Dataset records
○ ○ ○ ○ ○

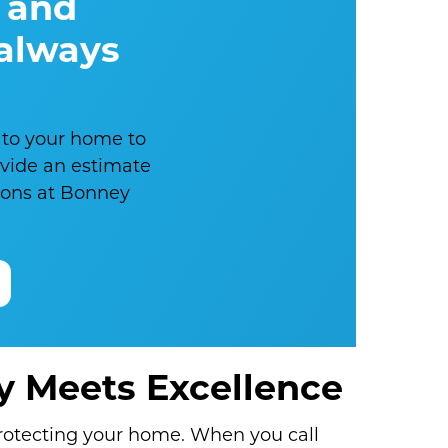
 and
 always
 to your home to
ovide an estimate
nions at Bonney
ty Meets Excellence
protecting your home. When you call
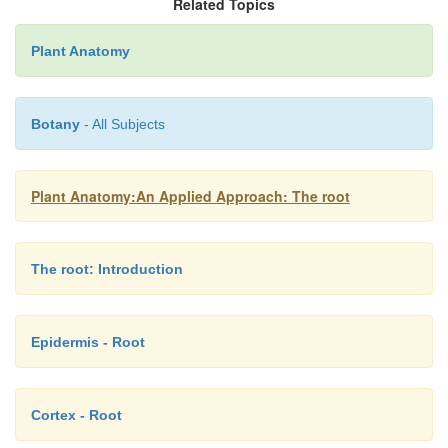
Related Topics
Plant Anatomy
Botany
- All Subjects
Plant Anatomy:An Applied Approach: The root
The root: Introduction
Epidermis - Root
Cortex - Root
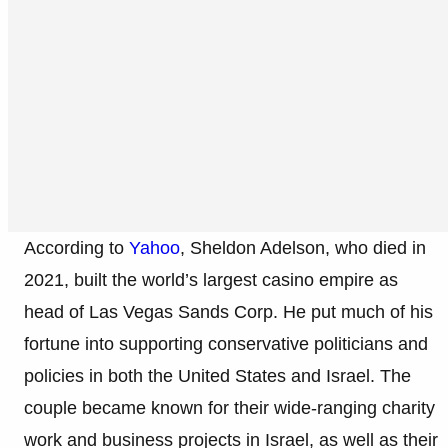
According to
Yahoo
, Sheldon Adelson, who died in
2021, built the world’s largest casino empire as
head of Las Vegas Sands Corp. He put much of his
fortune into supporting conservative politicians and
policies in both the United States and Israel. The
couple became known for their wide-ranging charity
work and business projects in Israel, as well as their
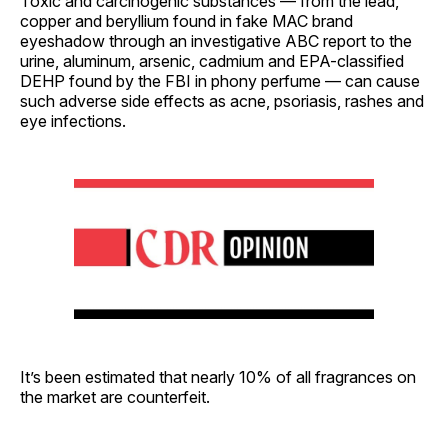
Toxic and carcinogenic substances — from the lead,
copper and beryllium found in fake MAC brand
eyeshadow through an investigative ABC report to the
urine, aluminum, arsenic, cadmium and EPA-classified
DEHP found by the FBI in phony perfume — can cause
such adverse side effects as acne, psoriasis, rashes and
eye infections.
It’s been estimated that nearly 10% of all fragrances on
the market are counterfeit.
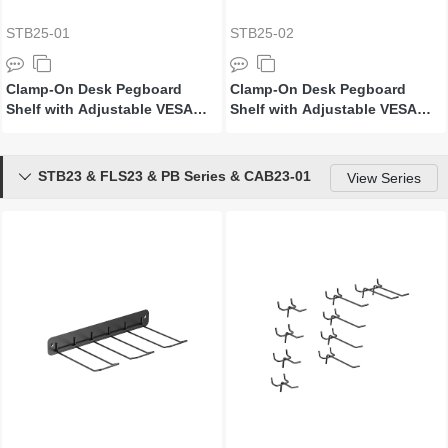
STB25-01
STB25-02
Clamp-On Desk Pegboard
Clamp-On Desk Pegboard
Shelf with Adjustable VESA
Shelf with Adjustable VESA
Plate (For ≥1200mm Desktops)
Plate (For ≥1400mm Desktops)
STB23 & FLS23 & PB Series & CAB23-01

View Series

○ ○ ○ ○ ○

- **What you need to do**
Copy every line of the listing above verbatim, leaving out the pictures.

- **Answer**
 and
 always
 to your home to
ovide an estimate
nions at Bonney
ty Meets Excellence
protecting your home. When you call
Related Topics
Plant Anatomy
Botany
- All Subjects
Plant Anatomy:An Applied Approach: The root
The root: Introduction
Epidermis - Root
Cortex - Root
According to
Yahoo
, Sheldon Adelson, who died in
2021, built the world’s largest casino empire as
head of Las Vegas Sands Corp. He put much of his
fortune into supporting conservative politicians and
policies in both the United States and Israel. The
couple became known for their wide-ranging charity
work and business projects in Israel, as well as their
Toxic and carcinogenic substances — from the lead,
copper and beryllium found in fake MAC brand
eyeshadow through an investigative ABC report to the
urine, aluminum, arsenic, cadmium and EPA-classified
DEHP found by the FBI in phony perfume — can cause
such adverse side effects as acne, psoriasis, rashes and
eye infections.
It’s been estimated that nearly 10% of all fragrances on
the market are counterfeit.
STB25-01
STB25-02
Clamp-On Desk Pegboard
Clamp-On Desk Pegboard
Shelf with Adjustable VESA
Shelf with Adjustable VESA
Plate (For ≥1200mm Desktops)
Plate (For ≥1400mm Desktops)
STB23 & FLS23 & PB Series & CAB23-01

View Series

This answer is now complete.